Reproduction costs require a different perspective. Imagine a person walking into automobiles dealership, offering to pay the cost of extracting the automobile from the premises ‑‑ maybe $.10 worth of gasoline plus a nickel, representing a fifty percent markup. Nobody would take such an offer seriously, yet the market prices resource extraction in a similar fashion.

Markets, of course, are supposed to signal when resources are becoming scarce, so that people take measures to economize. In the United States, there was a bird known as the passenger pigeon, which was so numerous that flocks of birds would actually block out the sun. Hunters would fill large wagons with the birds that they killed. They had a ready market for their produce because the bird tasted like chicken, making pigeon prices similar to those of chickens. Because of this relatively tight relationship, the price of these birds stayed relatively constant right up to the time that they became extinct (Perelman 2003, pp. 67‑77).

In the case of the passenger pigeons, the warning from the price system was nonexistent. Of course, the world has survived without passenger pigeons, but fossil fuels and water, which are central to our lives, must be treated with considerably more care. As a result, reproduction costs and market prices diverge, blinding society to future dangers.

Okay I have to hurry up here, so I will be brief yet devastating:

(a) I admit I haven’t researched this, but I would bet a bald eagle that the pigeons were not privately owned. Nobody worries about cattle being hunted to extinction, because if you started shooting a rancher’s property, he’d sic Woodrow Call on you.

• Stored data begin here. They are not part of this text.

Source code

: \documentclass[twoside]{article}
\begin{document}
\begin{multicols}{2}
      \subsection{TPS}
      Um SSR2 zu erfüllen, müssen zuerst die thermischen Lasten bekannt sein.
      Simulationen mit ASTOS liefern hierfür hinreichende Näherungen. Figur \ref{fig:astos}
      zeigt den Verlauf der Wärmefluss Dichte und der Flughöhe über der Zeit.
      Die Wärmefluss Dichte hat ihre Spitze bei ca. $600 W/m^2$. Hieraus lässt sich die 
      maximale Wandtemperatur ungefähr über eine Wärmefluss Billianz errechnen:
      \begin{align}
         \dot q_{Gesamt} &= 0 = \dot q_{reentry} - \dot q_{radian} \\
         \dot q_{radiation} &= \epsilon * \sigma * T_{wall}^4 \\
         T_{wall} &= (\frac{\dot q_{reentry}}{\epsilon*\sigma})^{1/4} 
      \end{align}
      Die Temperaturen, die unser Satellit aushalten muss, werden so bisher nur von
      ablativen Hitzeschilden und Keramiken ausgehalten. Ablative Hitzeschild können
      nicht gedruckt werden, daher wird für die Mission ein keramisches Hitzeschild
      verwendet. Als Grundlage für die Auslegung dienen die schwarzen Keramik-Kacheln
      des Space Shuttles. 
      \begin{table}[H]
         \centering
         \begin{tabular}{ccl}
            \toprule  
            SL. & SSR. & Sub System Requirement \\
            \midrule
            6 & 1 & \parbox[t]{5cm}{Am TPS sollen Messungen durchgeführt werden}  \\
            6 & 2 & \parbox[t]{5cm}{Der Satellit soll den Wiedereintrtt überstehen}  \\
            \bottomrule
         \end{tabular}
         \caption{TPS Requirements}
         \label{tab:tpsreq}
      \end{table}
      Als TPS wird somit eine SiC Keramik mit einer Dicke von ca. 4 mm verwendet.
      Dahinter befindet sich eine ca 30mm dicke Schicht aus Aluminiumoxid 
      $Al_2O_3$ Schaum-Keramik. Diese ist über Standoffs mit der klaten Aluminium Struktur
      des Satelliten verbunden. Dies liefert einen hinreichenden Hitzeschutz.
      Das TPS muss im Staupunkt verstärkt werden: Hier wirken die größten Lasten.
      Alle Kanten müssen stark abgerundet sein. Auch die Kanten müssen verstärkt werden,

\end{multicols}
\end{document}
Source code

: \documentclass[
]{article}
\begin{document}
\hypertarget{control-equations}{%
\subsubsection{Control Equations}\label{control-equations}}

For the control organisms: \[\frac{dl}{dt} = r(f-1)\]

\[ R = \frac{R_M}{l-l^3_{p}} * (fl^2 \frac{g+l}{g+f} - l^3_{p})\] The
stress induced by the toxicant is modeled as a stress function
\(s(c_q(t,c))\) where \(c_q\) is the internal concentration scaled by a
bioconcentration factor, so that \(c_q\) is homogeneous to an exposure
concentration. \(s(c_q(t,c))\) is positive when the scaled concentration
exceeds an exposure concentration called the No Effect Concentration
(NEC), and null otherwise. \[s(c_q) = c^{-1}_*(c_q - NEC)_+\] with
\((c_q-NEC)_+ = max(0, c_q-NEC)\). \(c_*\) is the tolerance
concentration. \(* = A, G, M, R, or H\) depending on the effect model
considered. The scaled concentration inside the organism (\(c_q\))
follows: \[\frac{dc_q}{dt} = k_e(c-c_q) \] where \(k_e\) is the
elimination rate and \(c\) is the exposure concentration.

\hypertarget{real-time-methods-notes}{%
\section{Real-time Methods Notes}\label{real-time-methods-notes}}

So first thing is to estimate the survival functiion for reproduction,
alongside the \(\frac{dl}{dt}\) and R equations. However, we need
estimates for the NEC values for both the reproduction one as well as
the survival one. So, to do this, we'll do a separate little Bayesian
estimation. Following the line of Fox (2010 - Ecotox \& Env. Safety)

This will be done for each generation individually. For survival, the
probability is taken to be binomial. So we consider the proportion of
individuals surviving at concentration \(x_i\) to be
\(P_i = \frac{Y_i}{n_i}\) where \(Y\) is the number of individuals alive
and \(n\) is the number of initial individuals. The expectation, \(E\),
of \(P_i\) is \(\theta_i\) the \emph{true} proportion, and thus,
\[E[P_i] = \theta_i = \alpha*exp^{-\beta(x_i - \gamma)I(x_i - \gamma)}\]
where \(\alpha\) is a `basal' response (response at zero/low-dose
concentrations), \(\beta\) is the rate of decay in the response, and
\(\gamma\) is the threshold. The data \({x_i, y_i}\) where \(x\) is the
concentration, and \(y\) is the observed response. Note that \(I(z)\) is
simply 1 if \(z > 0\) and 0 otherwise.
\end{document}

(b) In another great example of how Marxism contradicts itself, notice that Perelman is saying it would be “ridiculous” to only consider the extraction costs–by which he means labor costs!!–when pricing a natural resource. That’s right Perelman, and that was Samuelson’s whole point!!! This is just classic: The Marxists first say it’s exploitation for landowners to try to charge rent just because of arbitrary legal rules giving them “ownership” over natural resources, and then the Marxists criticize the market economy for not pricing in the effects of diminishing natural resources.

(c) This passage is what made me call Perelman ignorant. There is a huge literature on Harold Hotelling’s famous paper giving a rule for how the market prices a fixed resource like oil or diamonds. The present spot price takes into account diminishing supplies in the future, because the owner of the finite resource can choose to sell it now or hold it for a higher price in the future. In this EconLib article I lay out the basics. Now this observation doesn’t render Marx/Perelman wrong–you could still argue that private owners ignore global warming, acid rain, etc.–but it’s akin to me saying, “Marx thinks the workers of the world should unite! But don’t they have something to lose by such action? It’s ridiculous that Marx never addressed this issue.”